WORK TASK => Tell how many lines in the records contain the word "text"; the number alone is the answer.

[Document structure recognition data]
%%
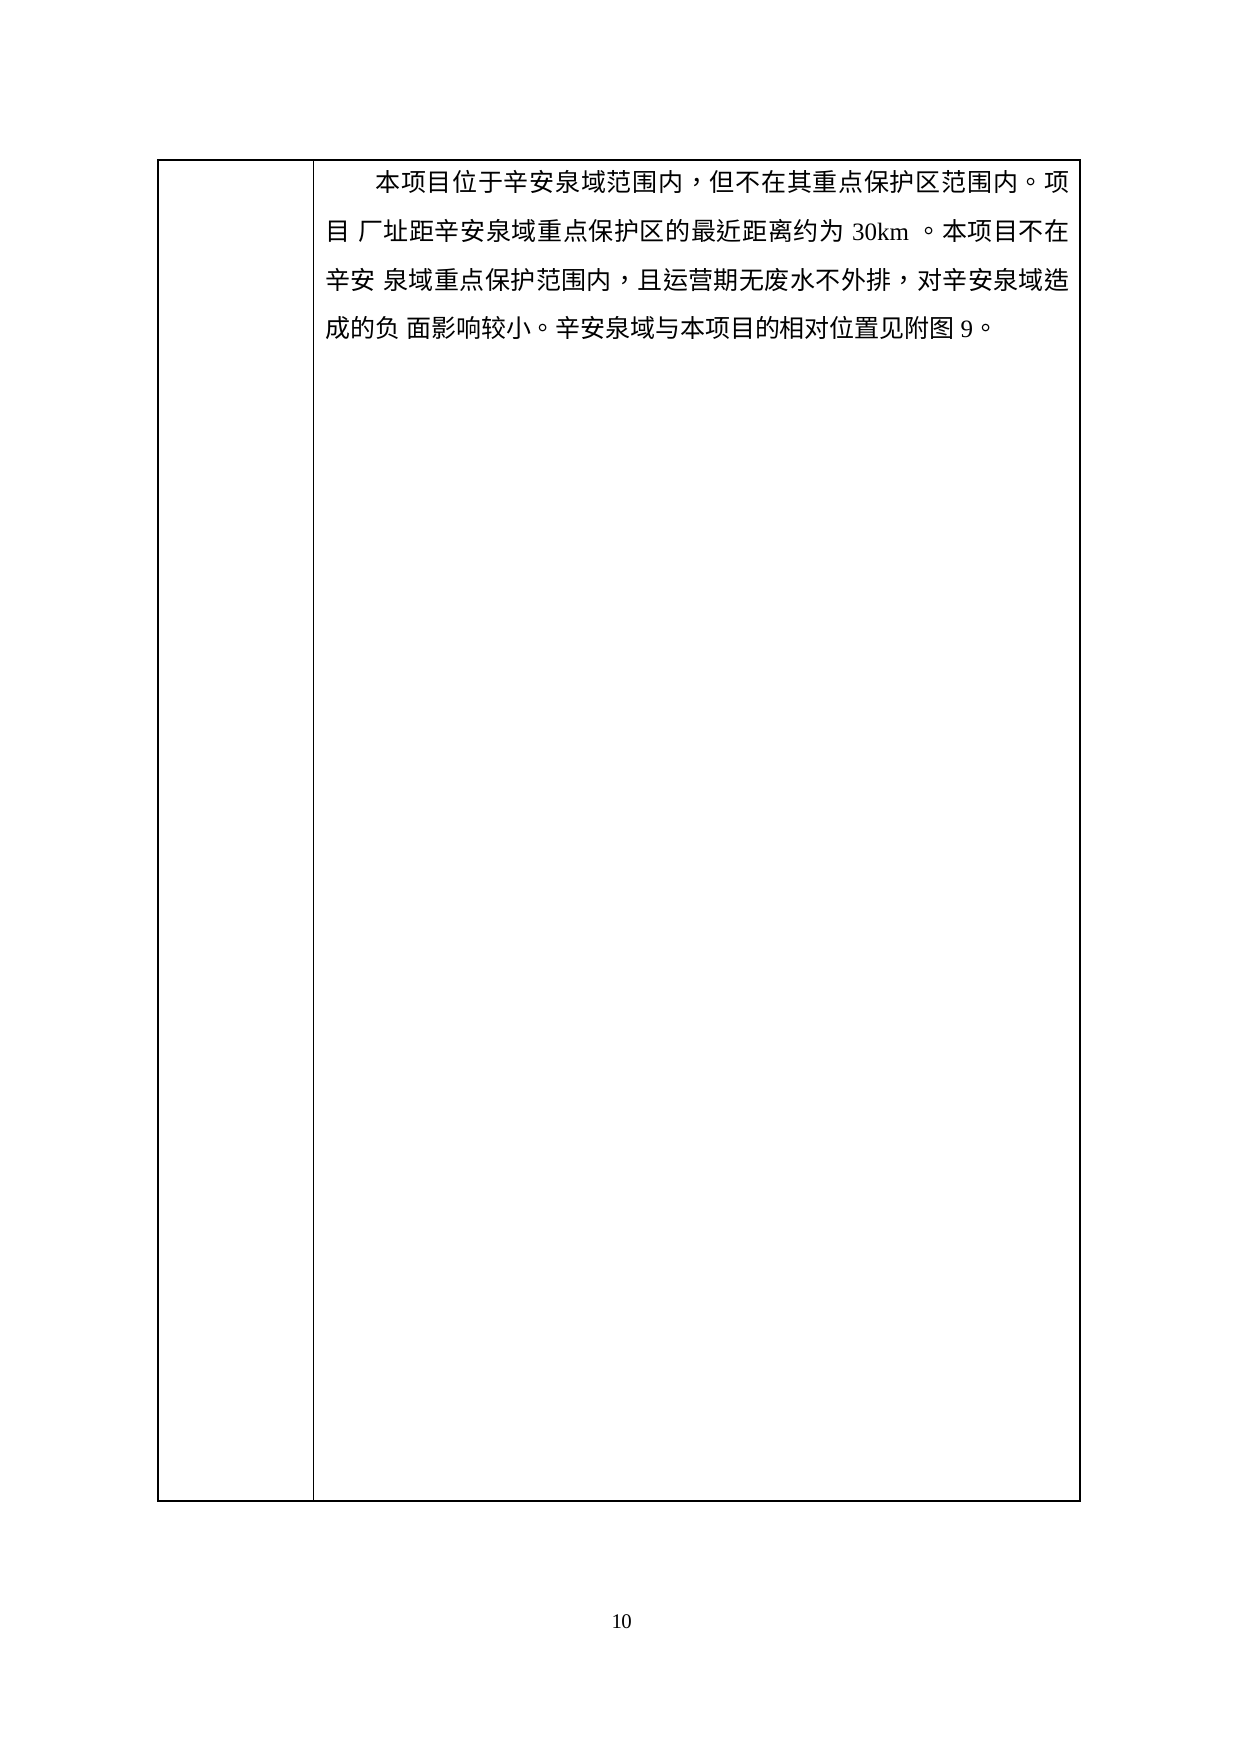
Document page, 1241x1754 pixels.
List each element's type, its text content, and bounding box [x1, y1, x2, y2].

table_header [159, 161, 313, 1500]
table_header 本项目位于辛安泉域范围内，但不在其重点保护区范围内。项目 厂址距辛安泉域重点保护区的最近距离约为 30km 。本项目不在辛安 泉域重点保护范围内，且运营期无废水不外排，对辛安泉域造成的负 面影响较小。辛安泉域与本项目的相对位置见附图 9。 [314, 161, 1079, 1500]
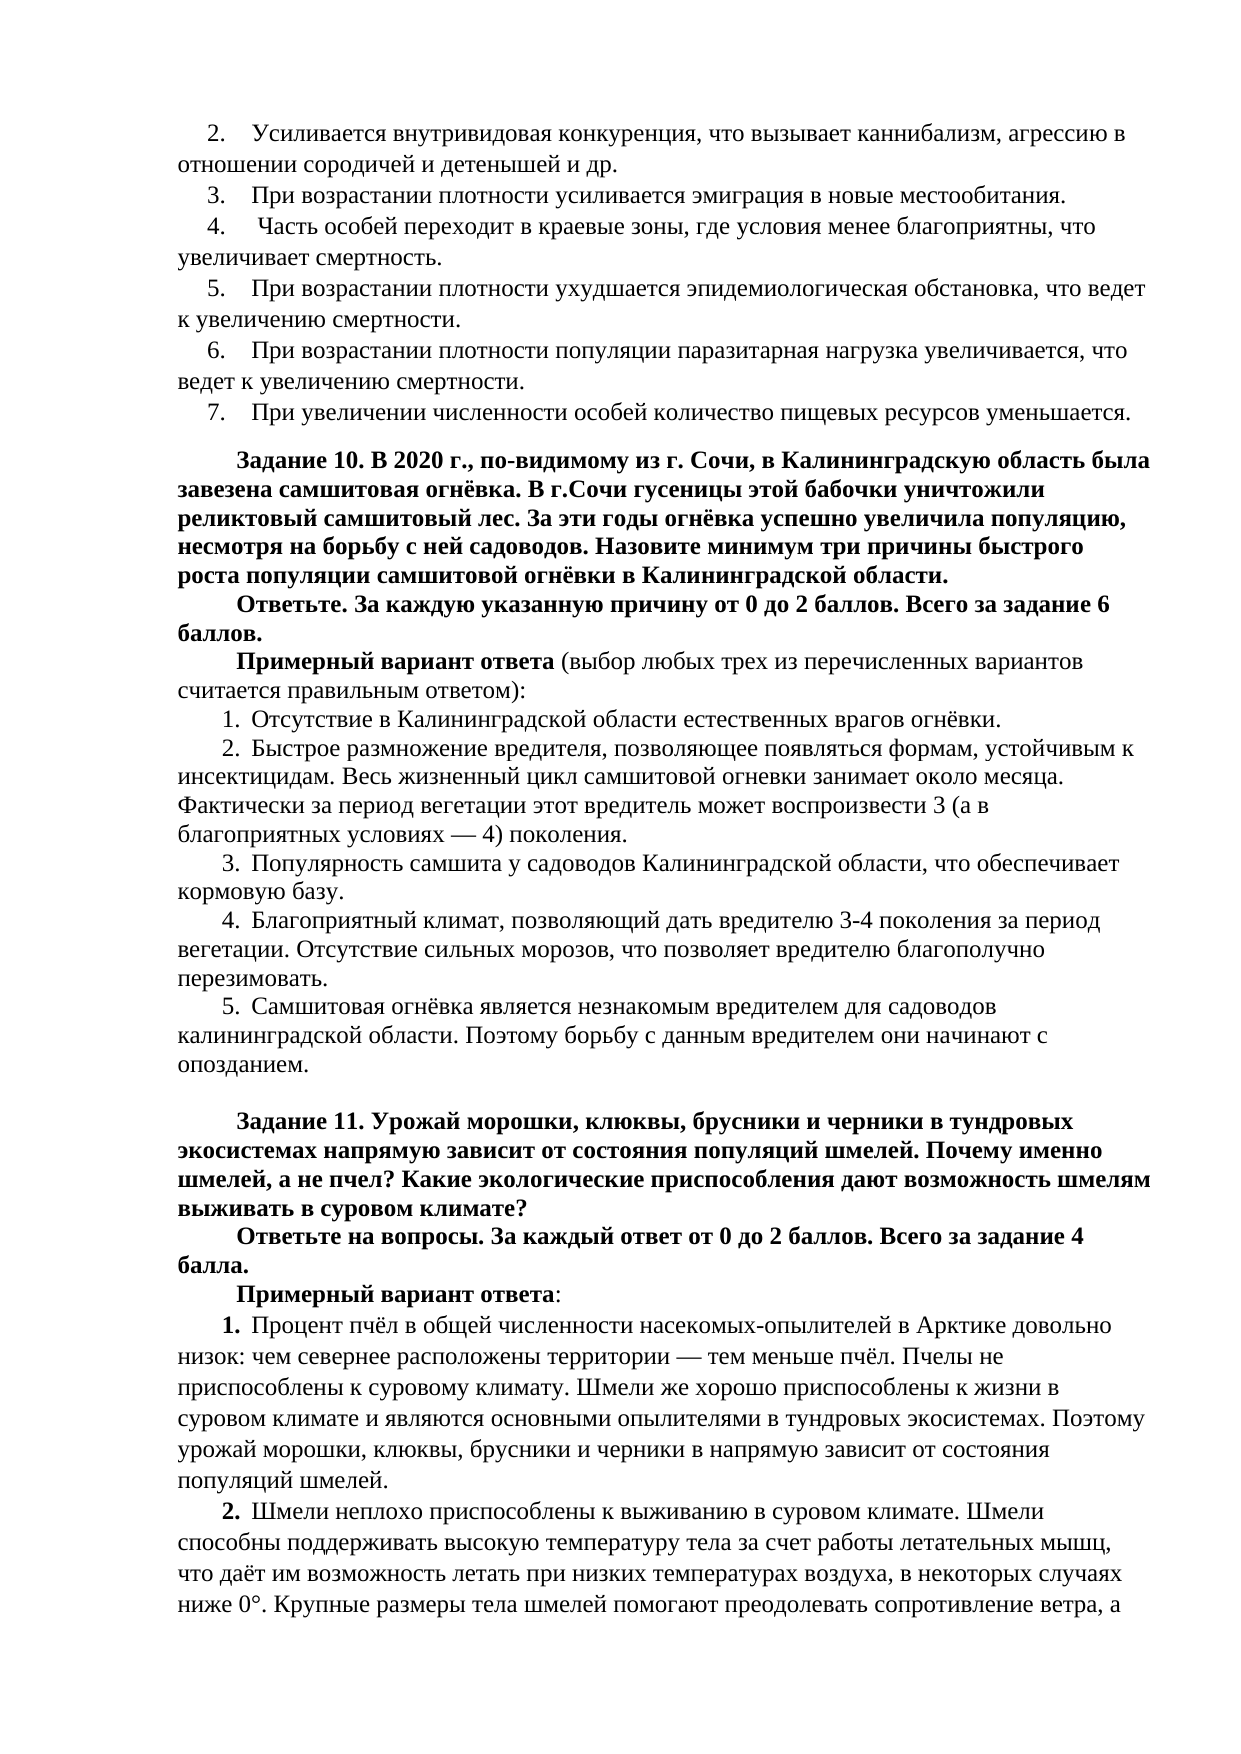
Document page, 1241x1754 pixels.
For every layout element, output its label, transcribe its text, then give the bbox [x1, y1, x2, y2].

list Отсутствие в Калининградской области естественных врагов огнёвки. [177, 704, 1152, 733]
list При возрастании плотности ухудшается эпидемиологическая обстановка, что ведет к увеличению смертности. [177, 273, 1152, 333]
list При возрастании плотности усиливается эмиграция в новые местообитания. [177, 180, 1152, 209]
text Задание 11. Урожай морошки, клюквы, брусники и черники в тундровых экосистемах напрямую зависит от состояния популяций шмелей. Почему именно шмелей, а не пчел? Какие экологические приспособления дают возможность шмелям выживать в суровом климате? [177, 1106, 1152, 1221]
text Примерный вариант ответа (выбор любых трех из перечисленных вариантов считается правильным ответом): [177, 646, 1152, 704]
list Быстрое размножение вредителя, позволяющее появляться формам, устойчивым к инсектицидам. Весь жизненный цикл самшитовой огневки занимает около месяца. Фактически за период вегетации этот вредитель может воспроизвести 3 (а в благоприятных условиях — 4) поколения. [177, 733, 1152, 848]
text Задание 10. В 2020 г., по-видимому из г. Сочи, в Калининградскую область была завезена самшитовая огнёвка. В г.Сочи гусеницы этой бабочки уничтожили реликтовый самшитовый лес. За эти годы огнёвка успешно увеличила популяцию, несмотря на борьбу с ней садоводов. Назовите минимум три причины быстрого роста популяции самшитовой огнёвки в Калининградской области. [177, 445, 1152, 589]
list Популярность самшита у садоводов Калининградской области, что обеспечивает кормовую базу. [177, 848, 1152, 905]
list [177, 1496, 1152, 1618]
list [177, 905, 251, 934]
list Процент пчёл в общей численности насекомых-опылителей в Арктике довольно низок: чем севернее расположены территории — тем меньше пчёл. Пчелы не приспособлены к суровому климату. Шмели же хорошо приспособлены к жизни в суровом климате и являются основными опылителями в тундровых экосистемах. Поэтому урожай морошки, клюквы, брусники и черники в напрямую зависит от состояния популяций шмелей. [177, 1310, 1152, 1494]
text Ответьте на вопросы. За каждый ответ от 0 до 2 баллов. Всего за задание 4 балла. [177, 1221, 1152, 1279]
list При увеличении численности особей количество пищевых ресурсов уменьшается. [177, 397, 1152, 426]
list Самшитовая огнёвка является незнакомым вредителем для садоводов калининградской области. Поэтому борьбу с данным вредителем они начинают с опозданием. [177, 991, 1152, 1078]
list При возрастании плотности популяции паразитарная нагрузка увеличивается, что ведет к увеличению смертности. [177, 335, 1152, 395]
list Примерный вариант ответа: [177, 1279, 1152, 1308]
list Усиливается внутривидовая конкуренция, что вызывает каннибализм, агрессию в отношении сородичей и детенышей и др. [177, 118, 1152, 178]
text Ответьте. За каждую указанную причину от 0 до 2 баллов. Всего за задание 6 баллов. [177, 589, 1152, 646]
list Благоприятный климат, позволяющий дать вредителю 3-4 поколения за период вегетации. Отсутствие сильных морозов, что позволяет вредителю благополучно перезимовать. [328, 905, 1152, 991]
list Часть особей переходит в краевые зоны, где условия менее благоприятны, что увеличивает смертность. [177, 211, 1152, 271]
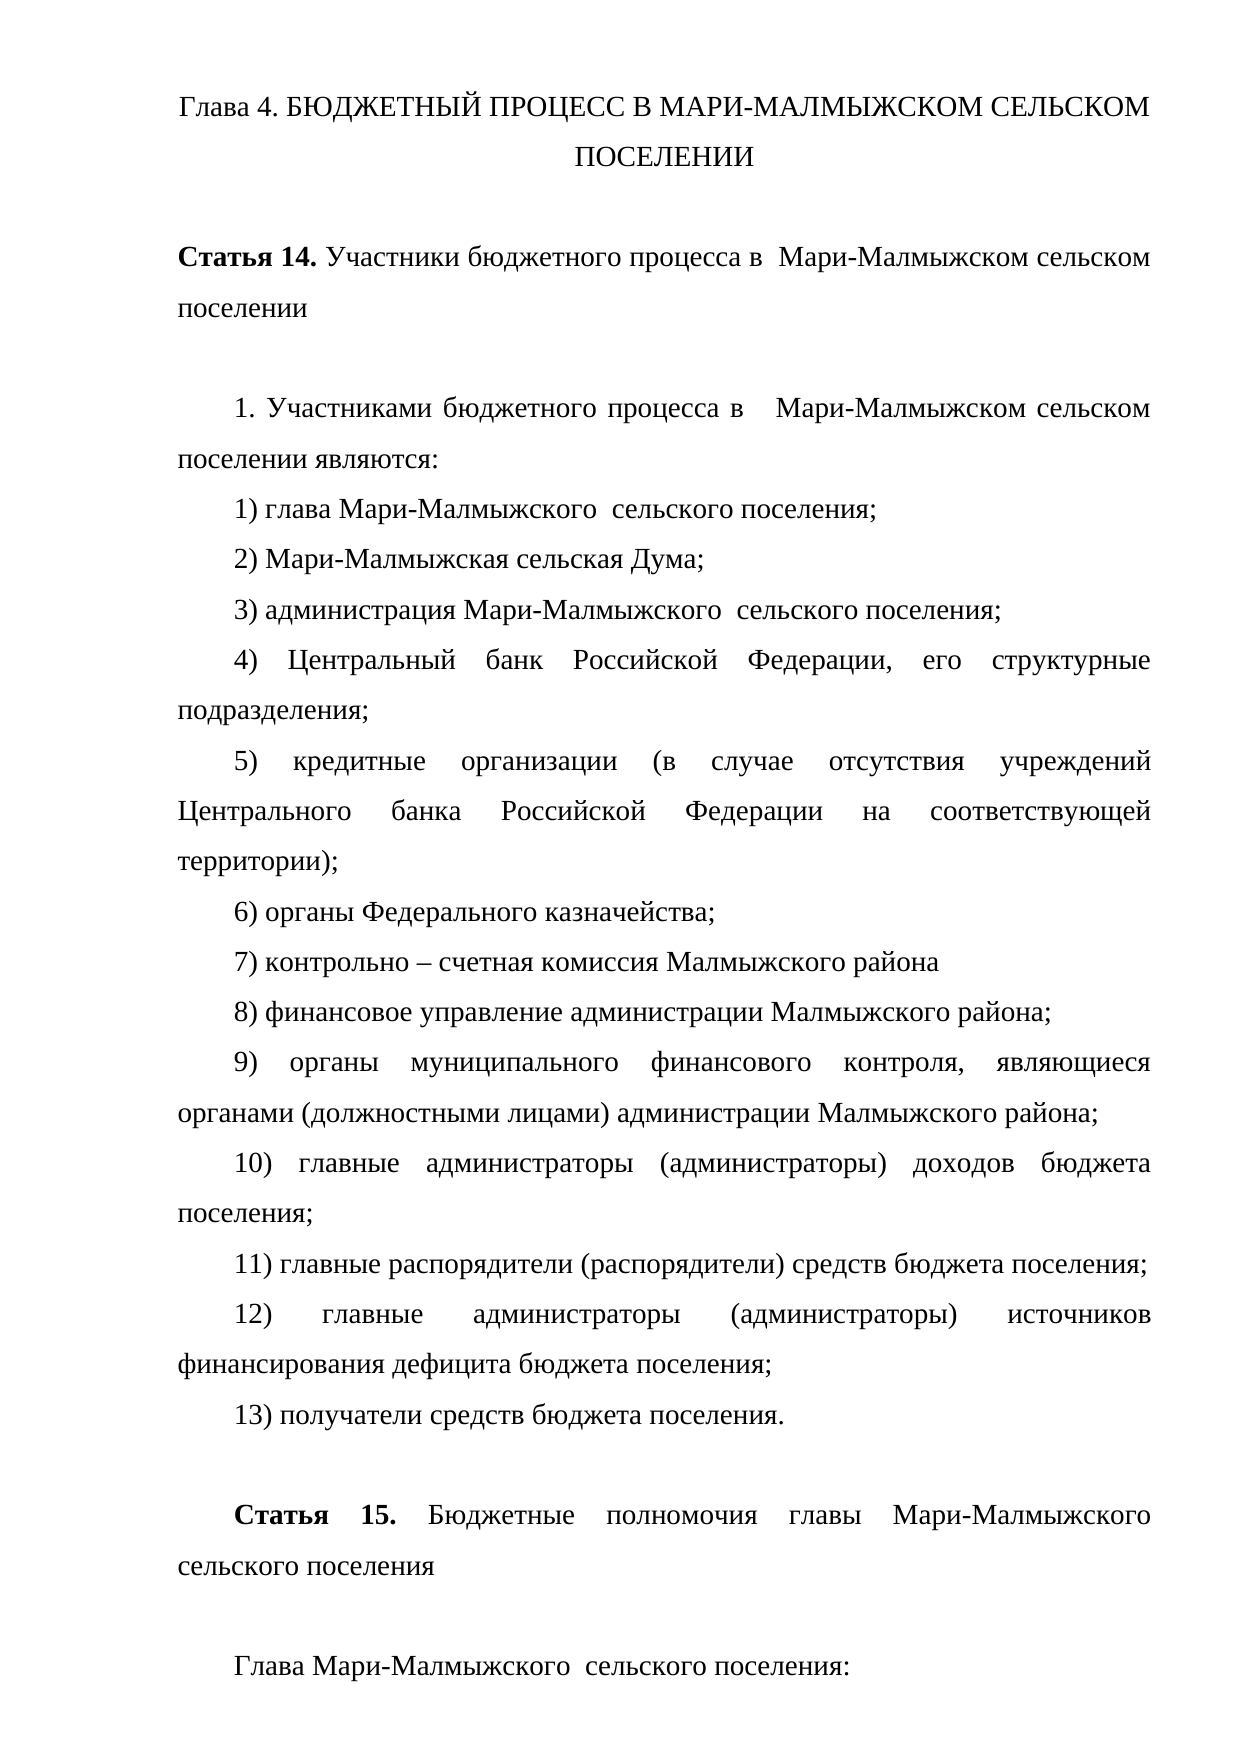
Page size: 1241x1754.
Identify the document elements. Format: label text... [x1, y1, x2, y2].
%%
ANSWER => 8